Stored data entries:
++++++++++

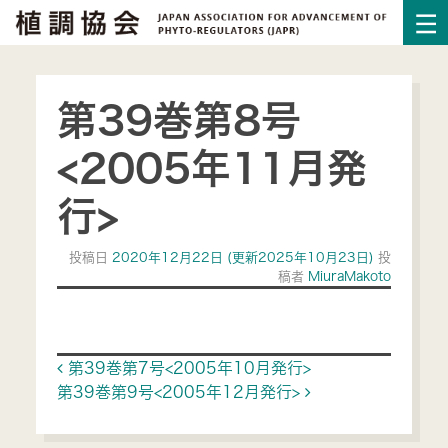
第39巻第8号
<2005年11月発
行>
投稿日
2020年12月22日
(更新2025年10月23日)
投
稿者
MiuraMakoto
Post navigation
第39巻第7号<2005年10月発行>
第39巻第9号<2005年12月発行>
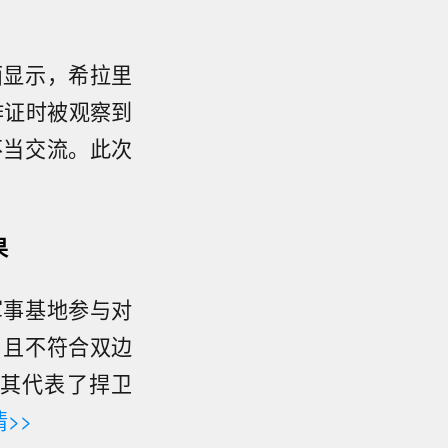
面显示，希拉里
作证时被观察到
不当交流。此次
果
军事基地参与对
，且不符合双边
其代表了捍卫
>>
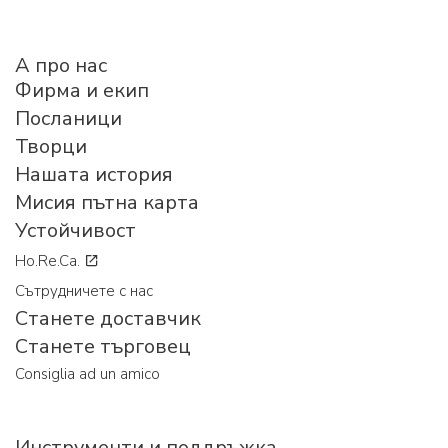
A про нас
Фирма и екип
Посланици
Творци
Нашата история
Мисия пътна карта
Устойчивост
Ho.Re.Ca.
Сътрудничете с нас
Станете доставчик
Станете търговец
Consiglia ad un amico
Инструменти и поддръжка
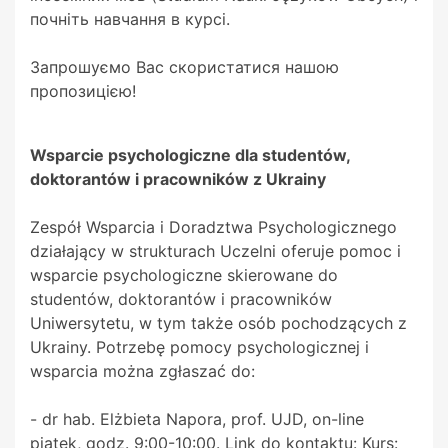
почніть навчання в курсі.
Запрошуємо Вас скористатися нашою
пропозицією!
Wsparcie psychologiczne dla studentów,
doktorantów i pracowników z Ukrainy
Zespół Wsparcia i Doradztwa Psychologicznego
działający w strukturach Uczelni oferuje pomoc i
wsparcie psychologiczne skierowane do
studentów, doktorantów i pracowników
Uniwersytetu, w tym także osób pochodzących z
Ukrainy. Potrzebę pomocy psychologicznej i
wsparcia można zgłaszać do:
- dr hab. Elżbieta Napora, prof. UJD, on-line
piątek, godz. 9:00-10:00. Link do kontaktu: Kurs:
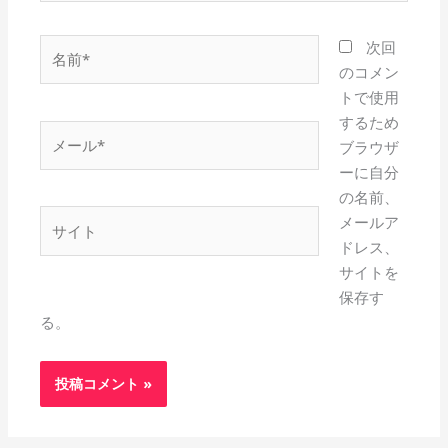
名
次回
前
のコメン
*
トで使用
するため
メ
ブラウザ
ー
ーに自分
ル
の名前、
*
サ
メールア
イ
ドレス、
ト
サイトを
保存す
る。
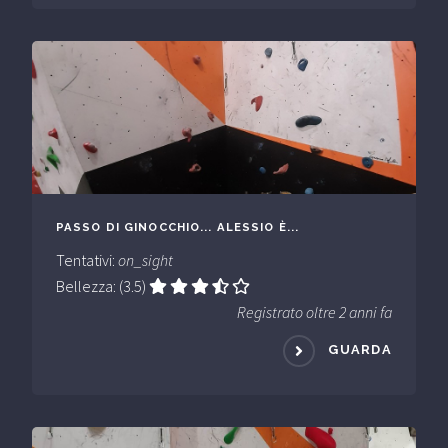
PASSO DI GINOCCHIO... ALESSIO È...
Tentativi:
on_sight
Bellezza: (3.5)
Registrato oltre 2 anni fa
GUARDA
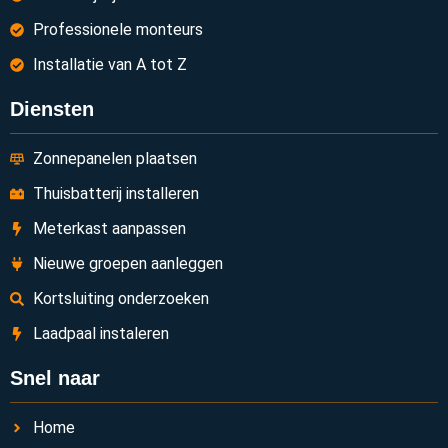
Professionele monteurs
Installatie van A tot Z
Diensten
Zonnepanelen plaatsen
Thuisbatterij installeren
Meterkast aanpassen
Nieuwe groepen aanleggen
Kortsluiting onderzoeken
Laadpaal instaleren
Snel naar
Home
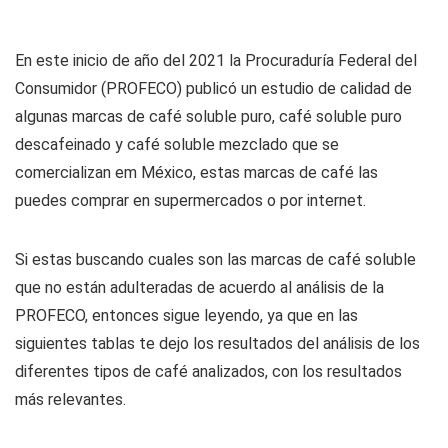
En este inicio de año del 2021 la Procuraduría Federal del
Consumidor (PROFECO) publicó un estudio de calidad de
algunas marcas de café soluble puro, café soluble puro
descafeinado y café soluble mezclado que se
comercializan em México, estas marcas de café las
puedes comprar en supermercados o por internet.
Si estas buscando cuales son las marcas de café soluble
que no están adulteradas de acuerdo al análisis de la
PROFECO, entonces sigue leyendo, ya que en las
siguientes tablas te dejo los resultados del análisis de los
diferentes tipos de café analizados, con los resultados
más relevantes.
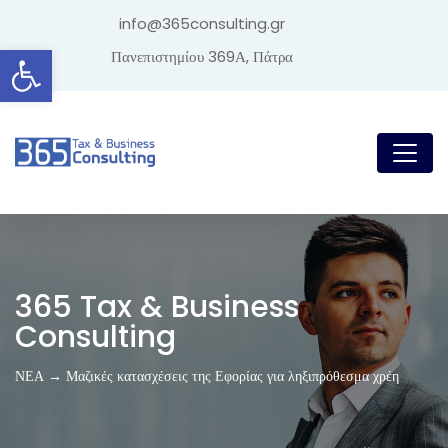
info@365consulting.gr
Ανοίξτε τη γραμμή εργαλείων
Πανεπιστημίου 369Α, Πάτρα
365 Tax & Business
Consulting
ΝΕΑ → Μαζικές κατασχέσεις της Εφορίας για ληξιπρόθεσμα χρέη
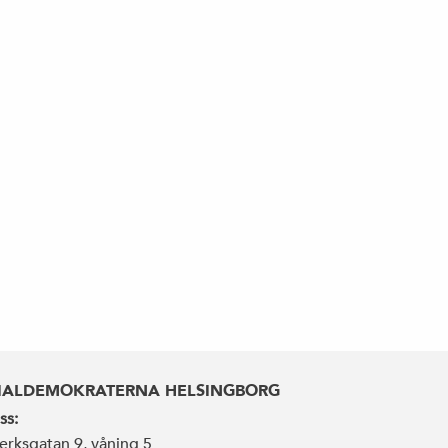
IALDEMOKRATERNA HELSINGBORG
ss:
erksgatan 9, våning 5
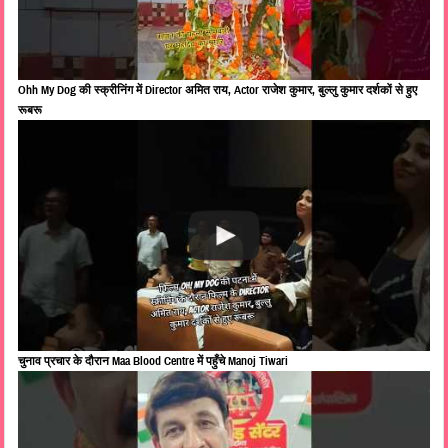
Ohh My Dog की स्क्रीनिंग में Director अमित राय, Actor राजेश कुमार, बुल्लु कुमार दर्शकों से हुए
रूबरू
चुनाव प्रचार के दौरान Maa Blood Centre में पहुँचे Manoj Tiwari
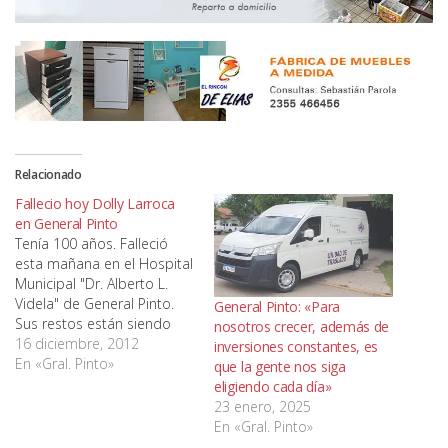
Relacionado
Fallecio hoy Dolly Larroca
en General Pinto
Tenía 100 años. Falleció
esta mañana en el Hospital
Municipal "Dr. Alberto L.
Videla" de General Pinto.
General Pinto: «Para
Sus restos están siendo
nosotros crecer, además de
velados en Cochería
16 diciembre, 2012
inversiones constantes, es
Charras, en calle
En «Gral. Pinto»
que la gente nos siga
Comandante Córdoba 225;
eligiendo cada día»
serán sepultados a las 17
23 enero, 2025
horas en el cementerio
En «Gral. Pinto»
local. AMPLIAREMOS.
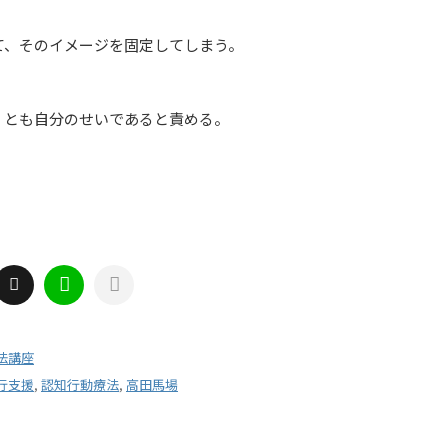
て、そのイメージを固定してしまう。
くとも自分のせいであると責める。
法講座
行支援
,
認知行動療法
,
高田馬場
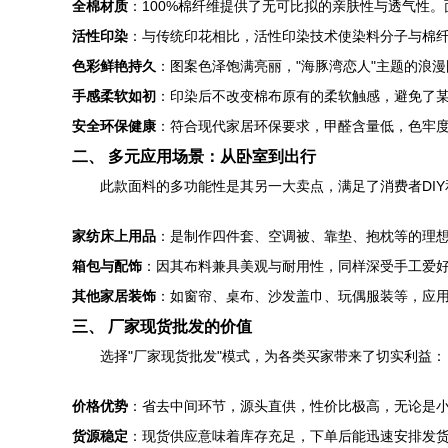
全棉材质
：100%棉纤维提供了无可比拟的亲肤性与透气性
活性印染
：与传统印花相比，活性印染技术使染料分子与棉
色彩鲜艳持久
：图案色泽饱满亮丽，"海豚湾恋人"主题的浪
手感柔软如初
：印染后不改变棉布原有的柔软触感，避免了
安全环保健康
：符合现代家居环保要求，甲醛含量低，色牢
二、 多元应用场景：从卧室到出行
此款面料的多功能性是其另一大卖点，满足了消费者DI
家纺床上用品
：是制作四件套、空调被、靠垫、抱枕等的理想
箱包与配饰
：因其布料兼具美观与耐用性，同样深受手工爱
其他家居装饰
：如窗帘、桌布、沙发盖巾、玩偶服装等，应
三、 厂家现货批发的价值
选择"厂家现货批发"模式，为各类买家带来了切实利益：
价格优势
：省去中间环节，源头直供，性价比极高，无论是
货源稳定
：现货供应意味着库存充足，下单后能迅速安排发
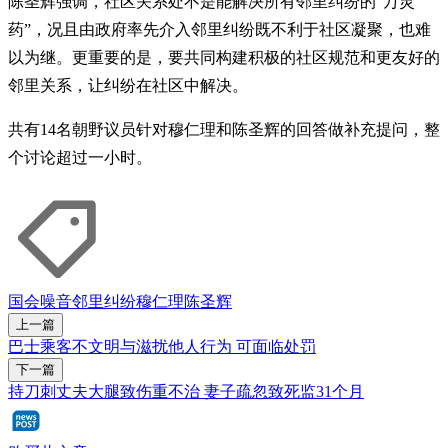
陈圣辉强调，社区关系处不是能解决所有邻里纠纷的“万灵
药”，况且由政府率先介入邻里纠纷既不利于社区凝聚，也难
以为继。更重要的是，要共同构建积极的社区规范和更友好的
邻里关系，让纠纷在社区中解决。
共有14名朝野议员针对穆仁理和陈圣辉的回答做补充提问，整
个讨论超过一小时。
国会
噪音
邻里纠纷
穆仁理
陈圣辉
上一篇
巴士乘客不文明与滋扰他人行为 可面临处罚
下一篇
持刀刺丈夫大腿致伤重不治 妻子疏忽致死监31个月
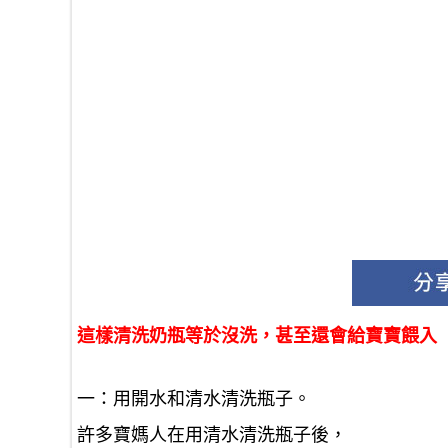
這樣清洗奶瓶等於沒洗，甚至還會給寶寶餵入
一：用開水和清水清洗瓶子。
許多寶媽人在用清水清洗瓶子後，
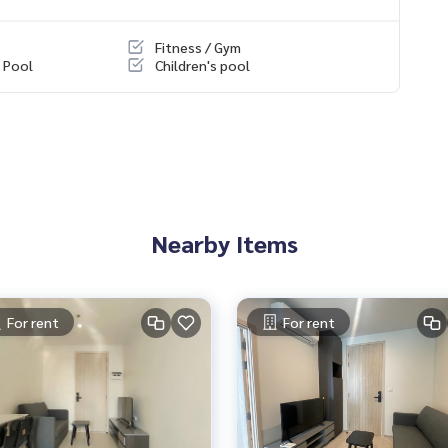
Fitness / Gym
 Pool
Children's pool
Nearby Items
For rent
For rent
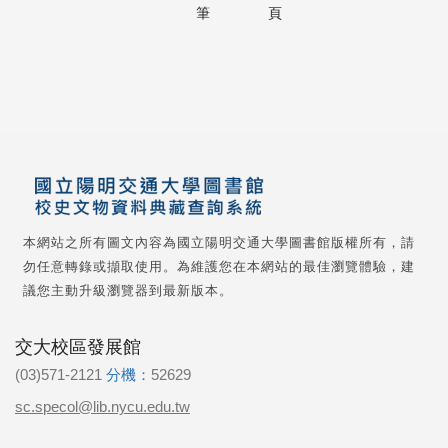
筆
頁
本網站之所有圖文內容為國立陽明交通大學圖書館版權所有，請
勿任意轉錄或擷取使用。為維護您在本網站的最佳瀏覽體驗，建
議您主動升級瀏覽器到最新版本。
交大校區發展館
(03)571-2121
分機：
52629
sc.specol@lib.nycu.edu.tw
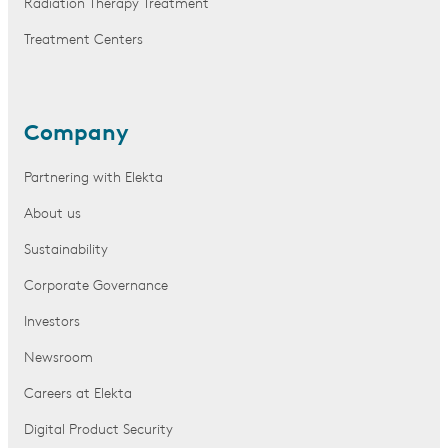
Radiation Therapy Treatment
Treatment Centers
Company
Partnering with Elekta
About us
Sustainability
Corporate Governance
Investors
Newsroom
Careers at Elekta
Digital Product Security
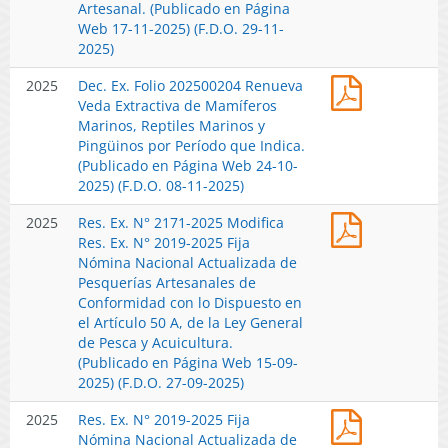
Modifica
Artesanal. (Publicado en Página
GALAXIA
Dispuesto
Res.
Web 17-11-2025) (F.D.O. 29-11-
ANDREA
en
Ex.
2025)
CORTÉS
el
N°
HINOJOSA
Artículo
Dec.
2025
Dec. Ex. Folio 202500204 Renueva
2019-
REALIZAR
50
Ex.
Veda Extractiva de Mamíferos
2025
PESCA
A,
Folio
Marinos, Reptiles Marinos y
Para
DE
de
202500204
Pingüinos por Período que Indica.
Efectos
INVESTIGA
la
Renueva
(Publicado en Página Web 24-10-
de
QUE
Ley
Veda
2025) (F.D.O. 08-11-2025)
Promover
INDICA.
General
Extractiva
el
(Publicado
de
Res.
2025
Res. Ex. N° 2171-2025 Modifica
de
Consumo
en
Pesca
Ex.
Res. Ex. N° 2019-2025 Fija
Mamíferos
Humano
Página
y
N°
Nómina Nacional Actualizada de
Marinos,
y
Web
Acuicultura
2171-
Pesquerías Artesanales de
Reptiles
el
27-
(Publicado
2025
Conformidad con lo Dispuesto en
Marinos
Desarrollo
01-
en
Modifica
el Artículo 50 A, de la Ley General
y
Equitativo
2026)
Página
Res.
de Pesca y Acuicultura.
Pingüinos
de
Web
Ex.
(Publicado en Página Web 15-09-
por
la
13-
N°
2025) (F.D.O. 27-09-2025)
Período
Actividad
02-
2019-
que
Pesquera
2026)
Res.
2025
Res. Ex. N° 2019-2025 Fija
2025
Indica.
Artesanal.
Ex.
Nómina Nacional Actualizada de
Fija
(Publicado
(Publicado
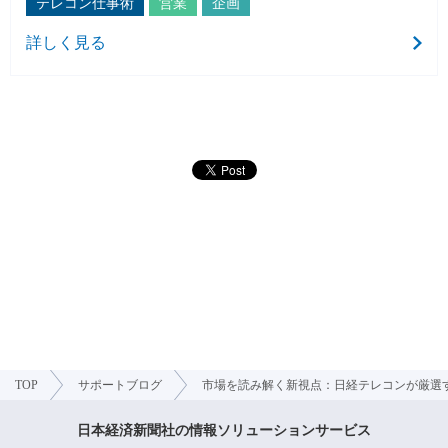
テレコン仕事術
営業
企画
詳しく見る
TOP
サポートブログ
市場を読み解く新視点：日経テレコンが厳選
日本経済新聞社の情報ソリューションサービス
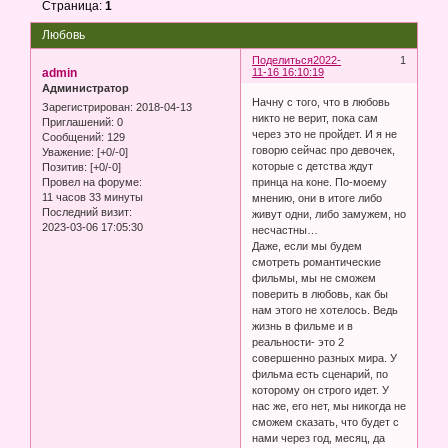
Страница:
1
Любовь
Поделиться
2022-
1
admin
11-16 16:10:19
Администратор
Начну с того, что в любовь
Зарегистрирован
: 2018-04-13
никто не верит, пока сам
Приглашений:
0
через это не пройдет. И я не
Сообщений:
129
говорю сейчас про девочек,
Уважение:
[+0/-0]
которые с детства ждут
Позитив:
[+0/-0]
принца на коне. По-моему
Провел на форуме:
11 часов 33 минуты
мнению, они в итоге либо
Последний визит:
живут одни, либо замужем, но
2023-03-06 17:05:30
несчастны…
Даже, если мы будем
смотреть романтические
фильмы, мы не сможем
поверить в любовь, как бы
нам этого не хотелось. Ведь
жизнь в фильме и в
реальности- это 2
совершенно разных мира. У
фильма есть сценарий, по
которому он строго идет. У
нас же, его нет, мы никогда не
сможем сказать, что будет с
нами через год, месяц, да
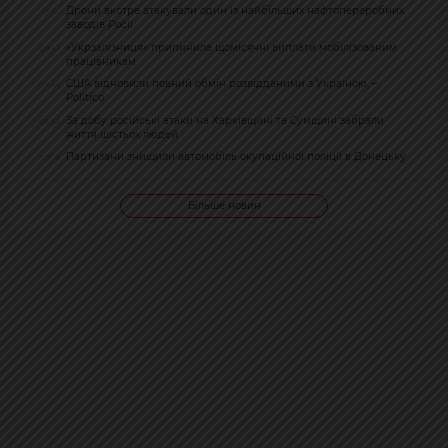
Дрони вкотре атакували один із найбільших нафтопереробних
09:52
заводів Росії
«Укрзалізниця» припинила щомісячні виплати мобілізованим
09:42
працівникам
США відновили повний обмін розвідданими з Україною, –
08:46
Politico
За добу російські атаки на Харківщині та Сумщині забрали
08:38
життя шістьох людей
Партизани знищили автомобіль окупаційної поліції в Донецьку
08:19
Більше новин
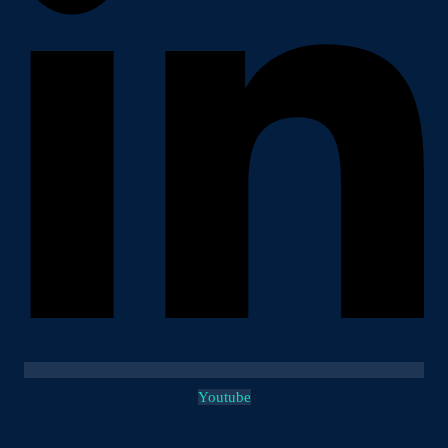
Youtube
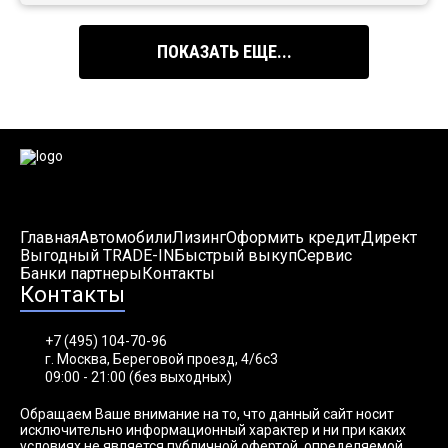
ПОКАЗАТЬ ЕЩЕ...
Главная
Автомобили
Лизинг
Оформить кредит
Директ
Выгодный TRADE-IN
Быстрый выкуп
Сервис
Банки партнеры
Контакты
Контакты
+7 (495) 104-70-96
г. Москва, Береговой проезд, 4/6с3
09:00 - 21:00 (без выходных)
Обращаем Ваше внимание на то, что данный сайт носит
исключительно информационный характер и ни при каких
условиях не является публичной офертой, определяемой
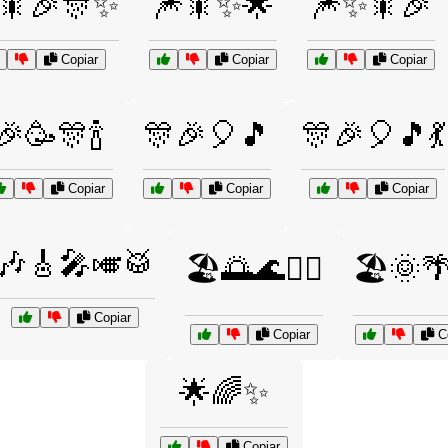
🎇🎉🎊✨
🎆🎇✨🌟
🎆✨🎇🎉
Copiar
Copiar
Copiar
🎉🥳🎊🍾
🎊🎉🎈🎵
🎊🎉🎈🎵💃
Copiar
Copiar
Copiar
🎶🎸🎤🎺🥁
🏖️🌅🌊🏄‍♂️
🏖️🌞
Copiar
Copiar
Co
🌟🌈✨
Copiar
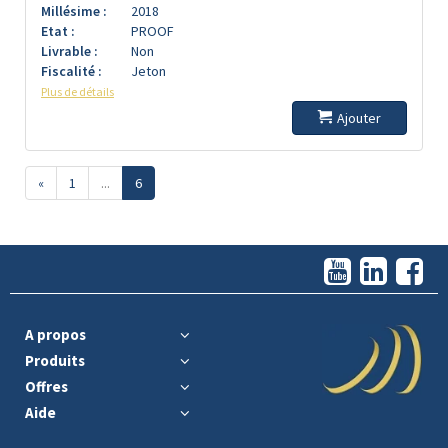
Millésime :
2018
Etat :
PROOF
Livrable :
Non
Fiscalité :
Jeton
Plus de détails
Ajouter
«
1
...
6
A propos
Produits
Offres
Aide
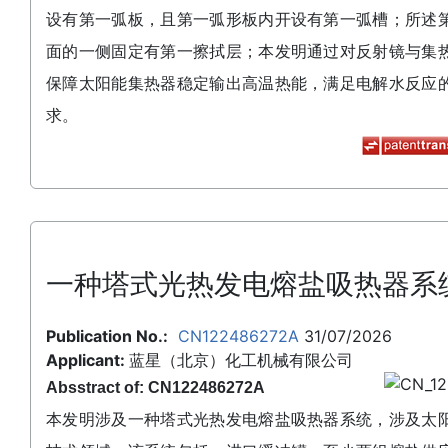
设有第一弧板，且第一弧形板内开设有第一弧槽；所述
面的一侧固定有第一擦拭层；本发明通过对反射镜与集
保障太阳能集热器稳定输出高温热能，满足电解水反应
求。
一种塔式光热发电熔盐吸热器系
Publication No.:
CN122486272A
31/07/2026
Applicant:
蓝星（北京）化工机械有限公司
Absstract of: CN122486272A
本发明涉及一种塔式光热发电熔盐吸热器系统，涉及太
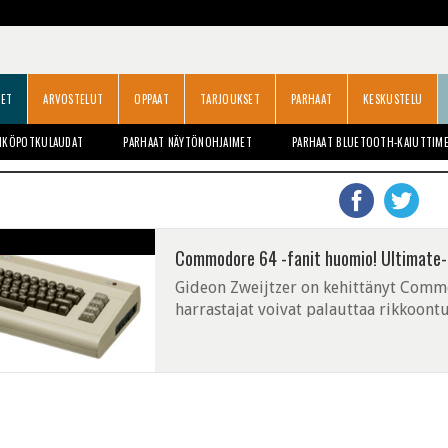
SET
ARVOSTELUT
OPPAAT
TARJOUKSET
PARHAAT
KESKUSTELU
HKÖPOTKULAUDAT
PARHAAT NÄYTÖNOHJAIMET
PARHAAT BLUETOOTH-KAIUTTIM
Commodore 64 -fanit huomio! Ultimate-
Gideon Zweijtzer on kehittänyt Commo
harrastajat voivat palauttaa rikkoont
kerrotaan olevan "hyvin" yhteensopiva, j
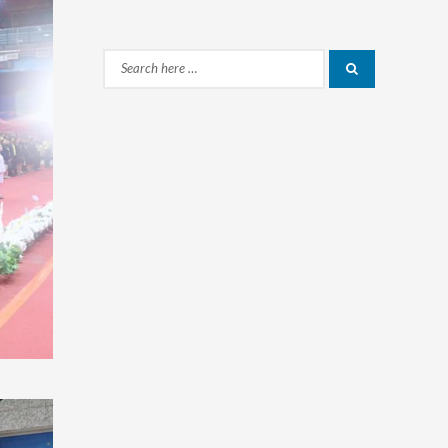
Search
Search
for:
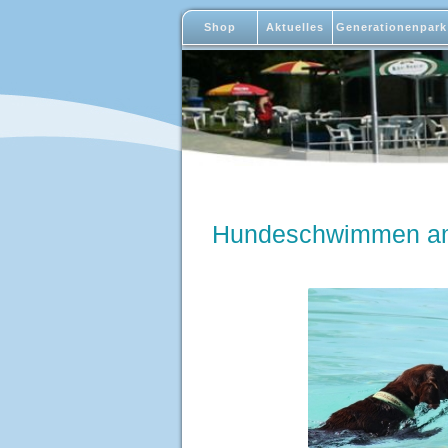
Shop
Aktuelles
Generationenpark
Hundeschwimmen am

++++++++++

Work order: Reproduce the lines between the one holding "ПОКАЗАТЬ ЕЩЕ..." and the one holding "09:00 - 21:00 (без выходных)", inclusive, substituting "Аренда" for "Лизинг" and leaving everything else unchanged.

Output of the task:
ПОКАЗАТЬ ЕЩЕ...
Главная
Автомобили
Аренда
Оформить кредит
Директ
Выгодный TRADE-IN
Быстрый выкуп
Сервис
Банки партнеры
Контакты
Контакты
+7 (495) 104-70-96
г. Москва, Береговой проезд, 4/6с3
09:00 - 21:00 (без выходных)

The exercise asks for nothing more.